Led by their Commanding Officer, Lieutenant Colonel Charlie Stickland RM, 550 Royal Marines and soldiers attached to the Commando Group were deployed to Afghanistan, working not just in Helmand but across the whole of southern Afghanistan and as far north as the capital city, Kabul.

Since September 2008 the unit has been deployed as a Manoeuvre Battle Group working directly to the Regional Command (South), together with the Dutch, Canadians and Americans, primarily using helicopter insertion to assault insurgent safe havens - striking at the heart of the insurgency.

The highly effective manner in which the Commando Group has operated magnified the size of its contribution, conducting no less than 19 Battle Group-level aviation assaults shocking and dislocating their foe.

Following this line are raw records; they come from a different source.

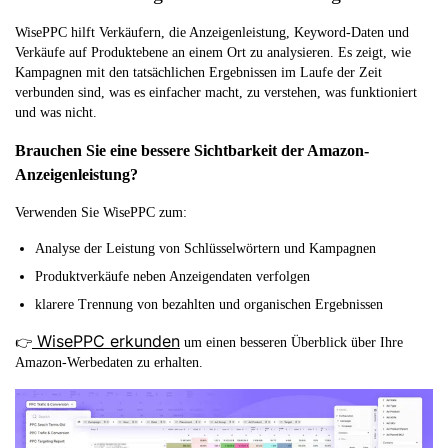
WisePPC hilft Verkäufern, die Anzeigenleistung, Keyword-Daten und
Verkäufe auf Produktebene an einem Ort zu analysieren. Es zeigt, wie
Kampagnen mit den tatsächlichen Ergebnissen im Laufe der Zeit
verbunden sind, was es einfacher macht, zu verstehen, was funktioniert
und was nicht.
Brauchen Sie eine bessere Sichtbarkeit der Amazon-
Anzeigenleistung?
Verwenden Sie WisePPC zum:
Analyse der Leistung von Schlüsselwörtern und Kampagnen
Produktverkäufe neben Anzeigendaten verfolgen
klarere Trennung von bezahlten und organischen Ergebnissen
WisePPC erkunden
👉
um einen besseren Überblick über Ihre
Amazon-Werbedaten zu erhalten.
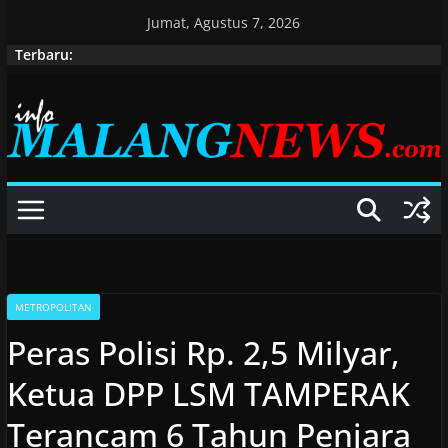
Skip
Jumat, Agustus 7, 2026
to
Terbaru:
content
METROPOLITAN
Peras Polisi Rp. 2,5 Milyar,
Ketua DPP LSM TAMPERAK
Terancam 6 Tahun Penjara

Huge stockpiles of weapons, equipment and drugs have been unearthed across the South, significantly degrading insurgent capability.

Such huge success has, however, come at a price. The Plymouth-based Commando unit lost Marine Georgie Sparks and Marine Tony Evans in Nad e-Ali in the late autumn and, on Christmas Eve, Lance Corporal Ben Whatley was killed in action in the same area. Corporal Rob Dearing from the Commando Logistic Regiment, but attached to 42 Commando, had been tragically killed but a few days before.

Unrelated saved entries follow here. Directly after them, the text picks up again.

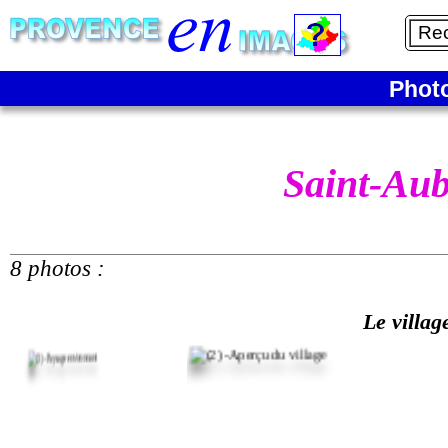
Phot
Saint-Aub
8 photos :
Le villag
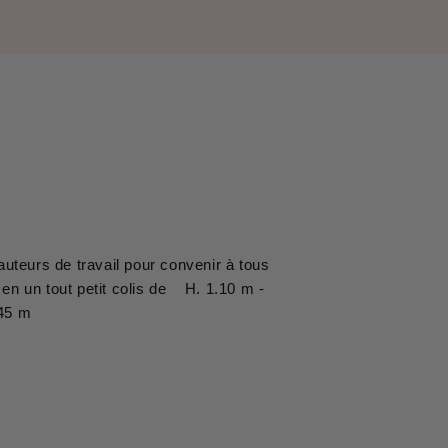
auteurs de travail pour convenir à tous
ie en un tout petit colis de H. 1.10 m -
.45 m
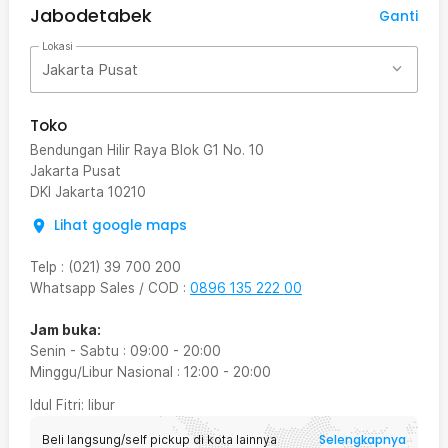
Jabodetabek
Ganti
Lokasi
Jakarta Pusat
Toko
Bendungan Hilir Raya Blok G1 No. 10
Jakarta Pusat
DKI Jakarta
10210
Lihat google maps
Telp
:
(021) 39 700 200
Whatsapp Sales / COD
:
0896 135 222 00
Jam buka:
Senin - Sabtu
:
09:00
-
20:00
Minggu/Libur Nasional
:
12:00
-
20:00
Idul Fitri
: libur
Selengkapnya
Beli langsung/self pickup di kota lainnya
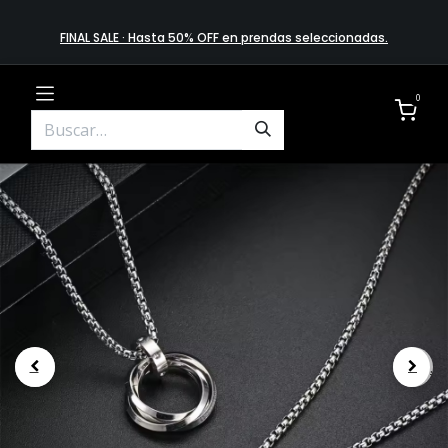
FINAL SALE · Hasta 50% OFF en prendas​ selecciona​das
.
0
.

Lt Col Charlie Stickland RM said:

"42 Commando Group have given their all to our part of the Afghan Campaign and have had an enormous impact across all of southern Afghanistan. We mourn and will remember our fallen and feel very comfortable stating that as 'Honourable Warriors' we have made a difference.

"I pay tribute to my Marines and those that supported them - to their robustness, strength of human spirit, their trust in each other and agility to dance from 'fire fight' to drinking tea with the elders and back again at a moment's notice. They have soldiered in some of the most extraordinary and vexed of circumstances and never let me down."

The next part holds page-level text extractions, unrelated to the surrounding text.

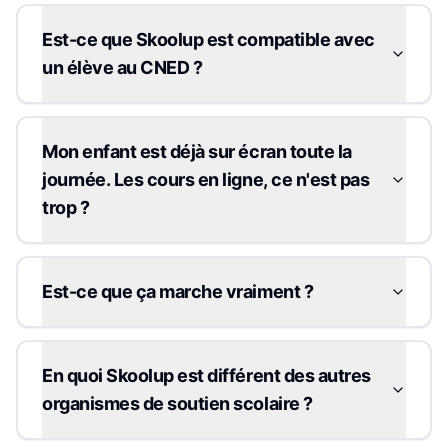
Est-ce que Skoolup est compatible avec
un élève au CNED ?
Mon enfant est déjà sur écran toute la
journée. Les cours en ligne, ce n'est pas
trop ?
Est-ce que ça marche vraiment ?
En quoi Skoolup est différent des autres
organismes de soutien scolaire ?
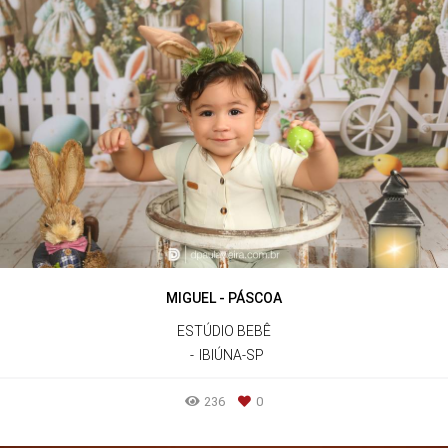
MIGUEL - PÁSCOA
ESTÚDIO BEBÊ
IBIÚNA-SP
236
0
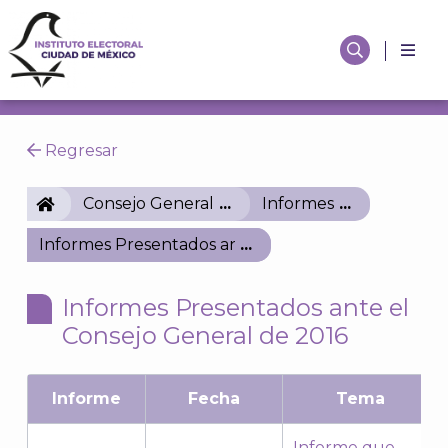
Regresar
IECM
Consejo General
Informes
Informes Presentados ante el Consejo General de 
Informes Presentados ante el
Consejo General de 2016
Informe
Fecha
Tema
Informe que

The Commando Group finished its long deployment on a high when last month it completed a daring raid and particularly kinetic operation into the area of Marjah, in Helmand province, a hotbed of huge value and significance to the insurgency.

Among those arriving home yesterday was Corporal Jonathan Owen, aged 26, who was reunited with his wife and four children at Exeter Airport. He said:

"I'm so happy to be back. It is always tough being away from your family so a welcome like this is even more special."

The men of 42 Commando Group will now proceed on a period of post-operational tour leave. They will march through Plymouth on the morning of 7 May 2009 to mark their homecoming.